From Publishers Weekly:
Intelligent, thoughtful and lucidly expressed, Engle's new novel portrays a man trying to come to terms with a void in his life. After selling his small chain of bookstores around Boston, Ben Morrison looks forward to a promised administrative position at a fledgling community college, with the possibility of a teaching job, too. But he has a strong feeling that his good fortune hasn't been earned, that catastrophe is waiting to strike, and he experiences a disquieting lack of direction as each day dawns. Ben feels distanced from his familyhis wife Lucky seems self-absorbed; his sons live far from home; his daughter Sarah, a lawyer, is having difficulty in her relationship with her lover Carl, a former activist with an uncertain future. In addition, Lucky's mother Faith, whose spirit Ben has long admired and whose insights he has relied upon, is dying. When Carl's past appears to imperil his application for a government-funded grant, Ben attempts to intervene and, in the process of untangling some consequences of Carl's actions, uncovers the roots of his own hopes and convictions. As Lucky plans her mother's 85th birthday celebration, Sarah announces she is pregnant, and Faith's condition worsens. Engel, head of Harvard's writing program and author of Fish and Voyager Belsky, conveys the subtle shifts of his characters' emotional equilibrium with respect and attention. Their conversation, in particular, is luminous, as carefully wrought and revealing as discourse in the novels of Henry James.

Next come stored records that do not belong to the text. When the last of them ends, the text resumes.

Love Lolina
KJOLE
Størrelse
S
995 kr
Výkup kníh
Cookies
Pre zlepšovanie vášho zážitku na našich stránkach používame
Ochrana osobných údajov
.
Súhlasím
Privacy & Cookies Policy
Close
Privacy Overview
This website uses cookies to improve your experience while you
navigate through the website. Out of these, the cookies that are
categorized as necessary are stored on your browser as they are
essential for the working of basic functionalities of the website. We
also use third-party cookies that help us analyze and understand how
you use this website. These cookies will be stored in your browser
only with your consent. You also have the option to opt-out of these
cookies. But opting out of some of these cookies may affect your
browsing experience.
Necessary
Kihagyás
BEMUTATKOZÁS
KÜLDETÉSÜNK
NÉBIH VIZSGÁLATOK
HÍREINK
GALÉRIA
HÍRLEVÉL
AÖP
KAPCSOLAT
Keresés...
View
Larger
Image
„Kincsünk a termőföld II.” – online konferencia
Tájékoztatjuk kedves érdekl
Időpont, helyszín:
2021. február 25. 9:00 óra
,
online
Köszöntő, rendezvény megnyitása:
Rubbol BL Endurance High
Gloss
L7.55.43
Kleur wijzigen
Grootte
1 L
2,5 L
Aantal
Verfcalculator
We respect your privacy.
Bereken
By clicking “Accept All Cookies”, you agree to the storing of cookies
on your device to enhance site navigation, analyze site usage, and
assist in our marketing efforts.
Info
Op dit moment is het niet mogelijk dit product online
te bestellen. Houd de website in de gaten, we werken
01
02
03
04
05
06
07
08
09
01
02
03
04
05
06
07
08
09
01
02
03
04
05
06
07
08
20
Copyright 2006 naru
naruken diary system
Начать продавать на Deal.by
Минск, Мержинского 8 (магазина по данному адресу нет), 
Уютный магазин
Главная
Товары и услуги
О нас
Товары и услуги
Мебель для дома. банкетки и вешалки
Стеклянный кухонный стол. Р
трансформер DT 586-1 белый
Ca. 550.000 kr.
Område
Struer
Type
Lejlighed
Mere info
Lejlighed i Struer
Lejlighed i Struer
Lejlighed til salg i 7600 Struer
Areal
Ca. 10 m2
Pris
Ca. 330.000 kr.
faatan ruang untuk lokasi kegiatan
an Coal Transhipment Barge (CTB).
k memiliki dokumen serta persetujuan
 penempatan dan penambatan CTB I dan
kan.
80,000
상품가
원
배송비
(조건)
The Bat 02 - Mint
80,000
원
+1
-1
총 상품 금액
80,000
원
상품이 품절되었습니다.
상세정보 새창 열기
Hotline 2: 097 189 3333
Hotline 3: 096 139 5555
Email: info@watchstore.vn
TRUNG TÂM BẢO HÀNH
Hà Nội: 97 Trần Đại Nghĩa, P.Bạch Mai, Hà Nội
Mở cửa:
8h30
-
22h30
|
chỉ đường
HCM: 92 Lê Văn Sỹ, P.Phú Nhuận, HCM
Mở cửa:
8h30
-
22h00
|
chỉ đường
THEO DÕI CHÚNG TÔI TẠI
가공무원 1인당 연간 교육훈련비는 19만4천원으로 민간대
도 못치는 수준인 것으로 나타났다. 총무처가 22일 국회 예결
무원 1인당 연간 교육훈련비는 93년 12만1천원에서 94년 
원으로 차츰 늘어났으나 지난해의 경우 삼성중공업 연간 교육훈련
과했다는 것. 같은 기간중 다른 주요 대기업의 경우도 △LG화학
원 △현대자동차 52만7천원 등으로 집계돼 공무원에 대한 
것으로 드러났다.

Copyright 1988 Reed Business Information, Inc.
From Library Journal:
Having sold the small chain of bookshops he had owned and operated for over 30 years, Ben Morrison finds himself struggling for some purpose. Then a crisis in his daughter's life spurs him into action. He undertakes to help her longtime live-in boyfriend free himself from the specter of his student activist past so that he can gain the government-sponsored fellowship that would enable him to settle down and perhaps actually marry the girl. For Ben, however, the result is a heightened awareness of the individual's limited power to influence eventsand a realization that accepting this limit brings its own kind of comfort. This quiet, carefully crafted work will most likely appeal to older readers, who will appreciate its measured tone and understanding nature. David W. Henderson, Eckerd Coll. Lib., St. Petersburg, Fla.